Required actions:
A - Decide whether each statement agrees with the text about the song "Maybe" below: (i) the song was certified gold in Australia in 2015; (ii) the video was filmed in Sydney; (iii) remixes were released in April 2015. Answer yes or no for each, and quote the deciding words of the text.
B - In the text about the song "Maybe" below, switch "bike" to "skateboard" and write out the passage starting with "Carmada singles chronology" and going on through "everybody's things up.".
##### Reading passage #####
Single by Carmada

from the album Realise
- Released: 11 October 2014
- Length: 4:18
- Label: AudioPaxx
- Songwriter(s): Yahtzel (Max Armata); Drew Carmody; Tanner Petulla;

Carmada singles chronology
|  | "Maybe" (2014) | "Realise" (2014) |

Music video
- "Realise" on YouTube

= Maybe (Carmada song) =

"Maybe" is a song recorded by Australian group Carmada and released in October 2014 as the group's debut and lead single from their debut extedend play Realise (2014). Remixes were released in April 2015. The song was certified gold in Australia in 2015.

==Video==
The video was released on 28 October 2014. It was filmed along Venice Beach in Los Angeles and shows a young woman on a bike messing everybody's things up.
##### Dataset #####
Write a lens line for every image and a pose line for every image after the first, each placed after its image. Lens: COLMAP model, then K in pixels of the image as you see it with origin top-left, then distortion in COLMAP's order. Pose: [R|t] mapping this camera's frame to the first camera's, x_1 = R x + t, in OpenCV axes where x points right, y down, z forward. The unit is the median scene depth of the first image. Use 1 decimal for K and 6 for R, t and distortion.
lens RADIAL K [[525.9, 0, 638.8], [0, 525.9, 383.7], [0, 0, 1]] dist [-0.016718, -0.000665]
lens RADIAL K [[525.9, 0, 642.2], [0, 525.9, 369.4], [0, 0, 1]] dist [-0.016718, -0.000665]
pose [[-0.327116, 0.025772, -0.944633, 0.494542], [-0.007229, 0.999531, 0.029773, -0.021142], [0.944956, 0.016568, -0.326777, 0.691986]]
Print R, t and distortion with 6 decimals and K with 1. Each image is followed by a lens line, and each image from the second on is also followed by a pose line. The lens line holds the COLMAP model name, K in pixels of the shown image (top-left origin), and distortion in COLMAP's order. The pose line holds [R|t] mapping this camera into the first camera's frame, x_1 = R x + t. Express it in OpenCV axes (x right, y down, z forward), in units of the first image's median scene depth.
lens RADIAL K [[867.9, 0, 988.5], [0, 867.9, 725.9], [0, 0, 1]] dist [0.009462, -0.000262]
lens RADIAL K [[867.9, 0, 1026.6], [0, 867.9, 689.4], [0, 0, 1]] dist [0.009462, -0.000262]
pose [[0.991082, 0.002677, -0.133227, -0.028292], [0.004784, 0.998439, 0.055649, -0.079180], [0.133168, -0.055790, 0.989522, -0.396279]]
#####
Responses to the exercise:
A -
(i) Yes: "The song was certified gold in Australia in 2015."
(ii) No: "It was filmed along Venice Beach in Los Angeles"
(iii) Yes: "Remixes were released in April 2015."

B -
Carmada singles chronology
|  | "Maybe" (2014) | "Realise" (2014) |

Music video
- "Realise" on YouTube

= Maybe (Carmada song) =

"Maybe" is a song recorded by Australian group Carmada and released in October 2014 as the group's debut and lead single from their debut extedend play Realise (2014). Remixes were released in April 2015. The song was certified gold in Australia in 2015.

==Video==
The video was released on 28 October 2014. It was filmed along Venice Beach in Los Angeles and shows a young woman on a skateboard messing everybody's things up.